Input data ▸
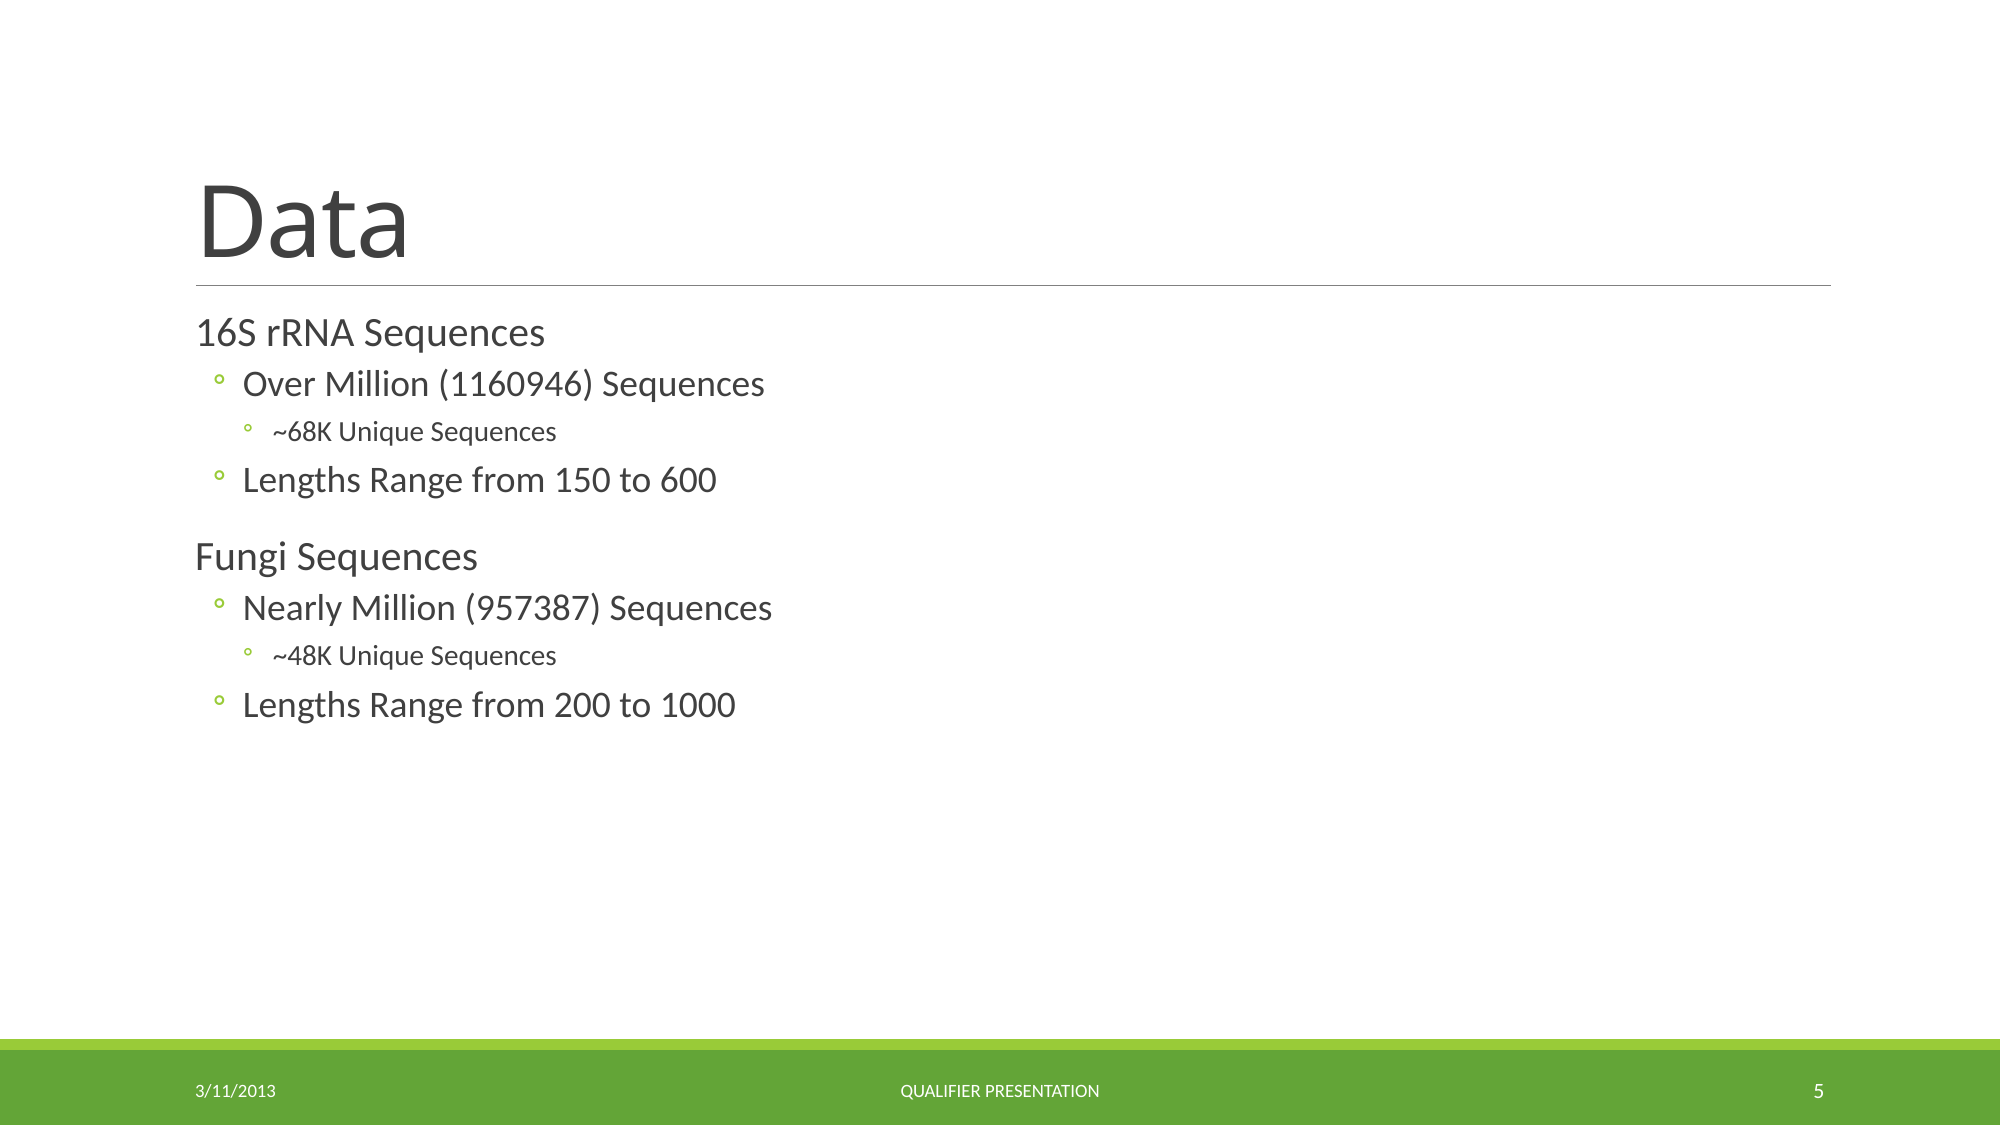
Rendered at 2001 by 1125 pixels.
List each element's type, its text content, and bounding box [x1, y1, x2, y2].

footer Qualifier Presentation [604, 1059, 1396, 1120]
list 16S rRNA Sequences Over Million (1160946) Sequences ~68K Unique Sequences Lengths Range from 150 to 600 Fungi Sequences Nearly Million (957387) Sequences ~48K Unique Sequences Lengths Range from 200 to 1000 [180, 302, 1830, 963]
slide_number 5 [1624, 1059, 1840, 1120]
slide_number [180, 1059, 586, 1120]
title Data [180, 47, 1830, 285]
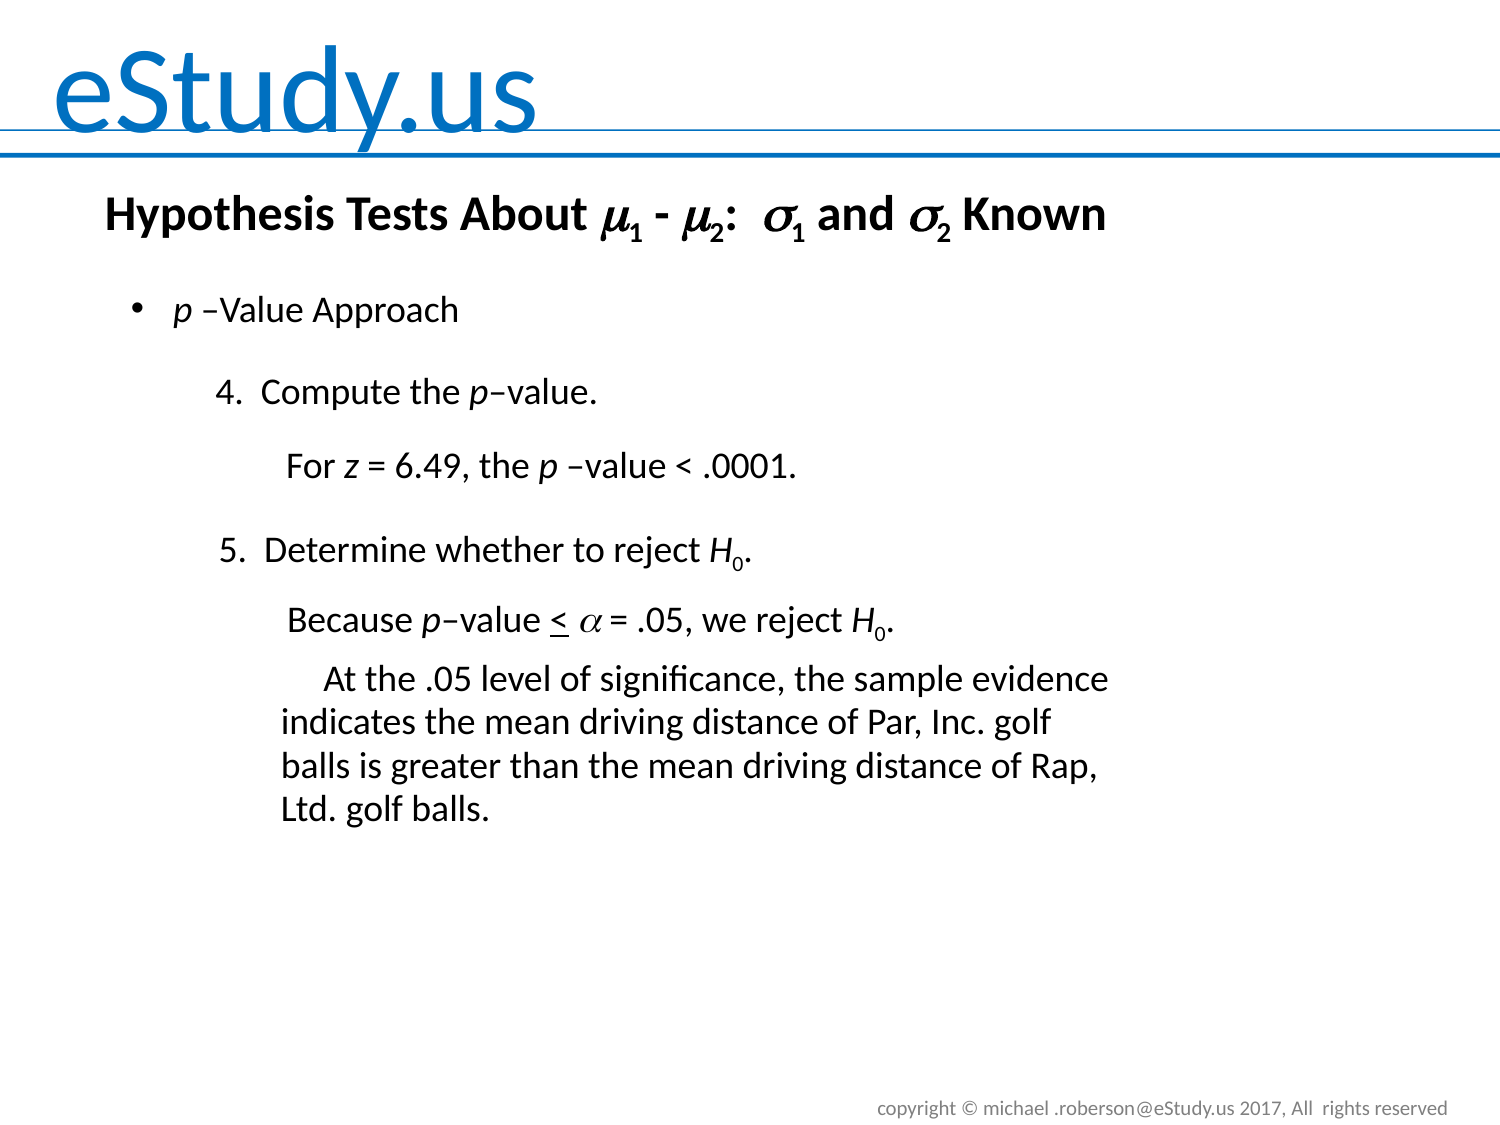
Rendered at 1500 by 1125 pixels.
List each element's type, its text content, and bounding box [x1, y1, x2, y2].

text_box 4. Compute the p–value. [200, 359, 613, 420]
text_box 5. Determine whether to reject H0. [204, 517, 768, 584]
text_box Hypothesis Tests About m1 - m2: s1 and s2 Known [93, 175, 1369, 254]
text_box p –Value Approach [115, 277, 475, 338]
text_box At the .05 level of significance, the sample evidence indicates the mean driving distance of Par, Inc. golf balls is greater than the mean driving distance of Rap, Ltd. golf balls. [269, 656, 1172, 854]
text_box Because p–value < a = .05, we reject H0. [272, 587, 910, 654]
text_box For z = 6.49, the p –value < .0001. [271, 433, 821, 494]
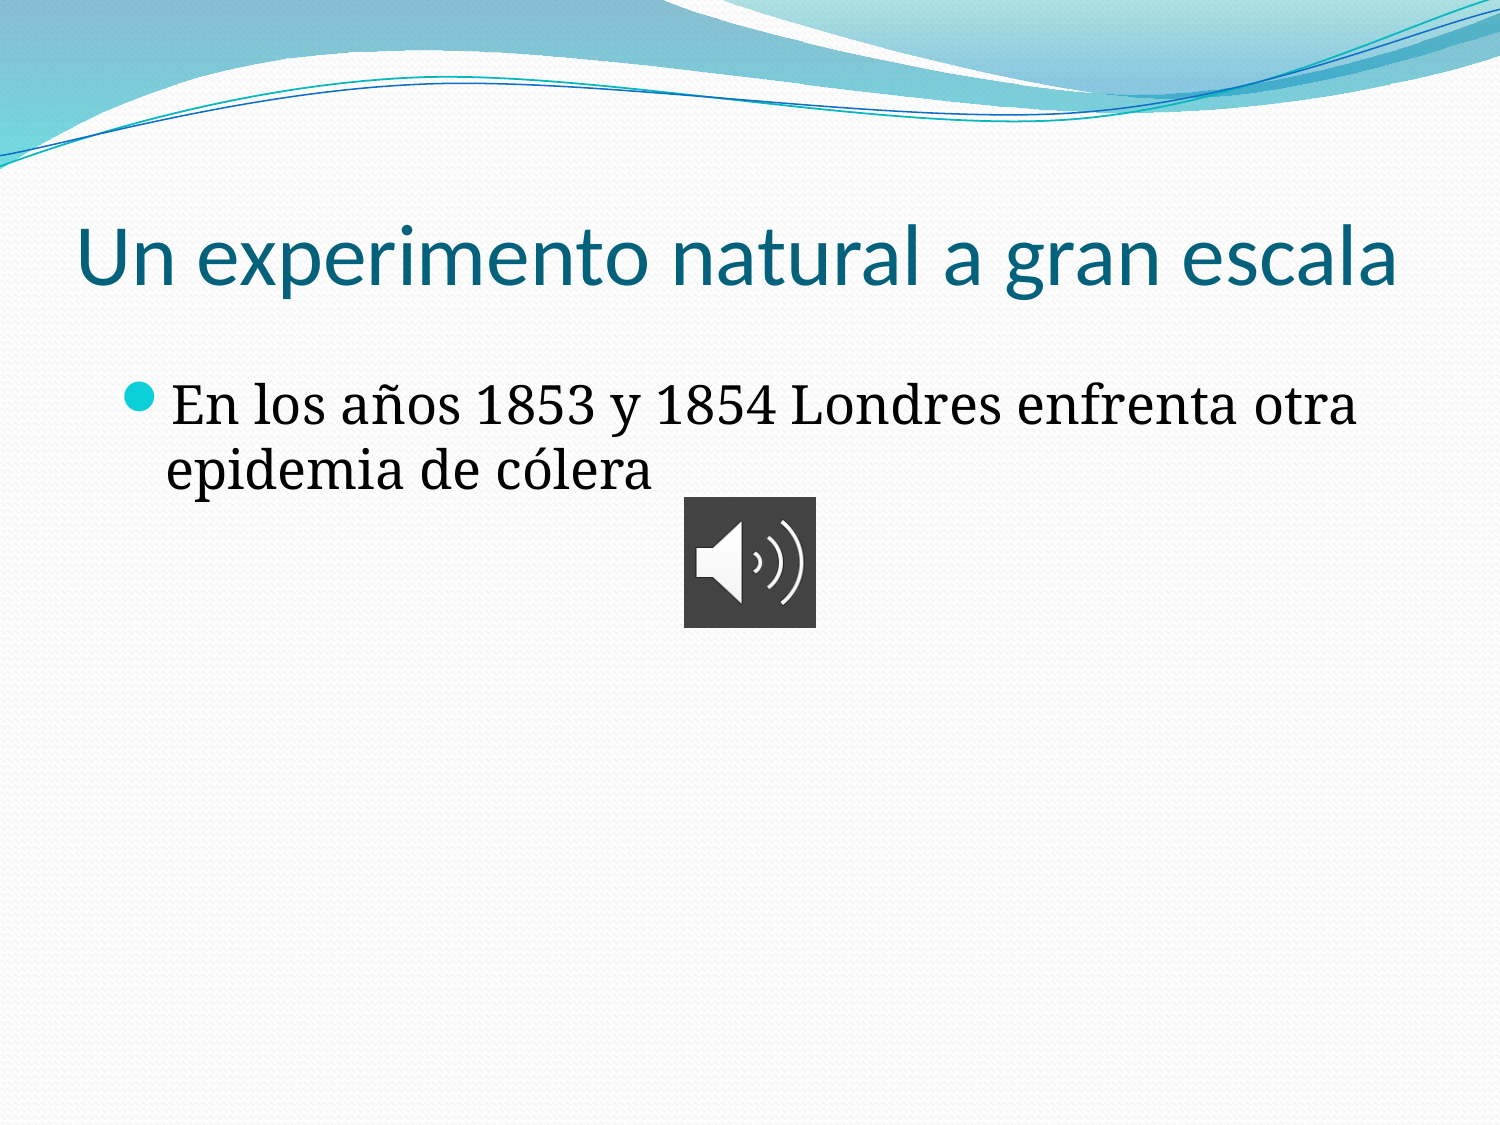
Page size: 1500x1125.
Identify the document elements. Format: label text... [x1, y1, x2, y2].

Exercise description ▸ Print exactly the first line of the entries and every line after it through the one that contains "Rendered at 1500 by 1125 pixels.", leaving the pictures out.

Answer ▸
Rendered at 2001 by 1125 pixels.
List each element's type, its text content, and bounding box [x1, y1, x2, y2].

footer Qualifier Presentation [604, 1059, 1396, 1120]
list 16S rRNA Sequences Over Million (1160946) Sequences ~68K Unique Sequences Lengths Range from 150 to 600 Fungi Sequences Nearly Million (957387) Sequences ~48K Unique Sequences Lengths Range from 200 to 1000 [180, 302, 1830, 963]
slide_number 5 [1624, 1059, 1840, 1120]
slide_number [180, 1059, 586, 1120]
title Data [180, 47, 1830, 285]
Rendered at 1500 by 1125 pixels.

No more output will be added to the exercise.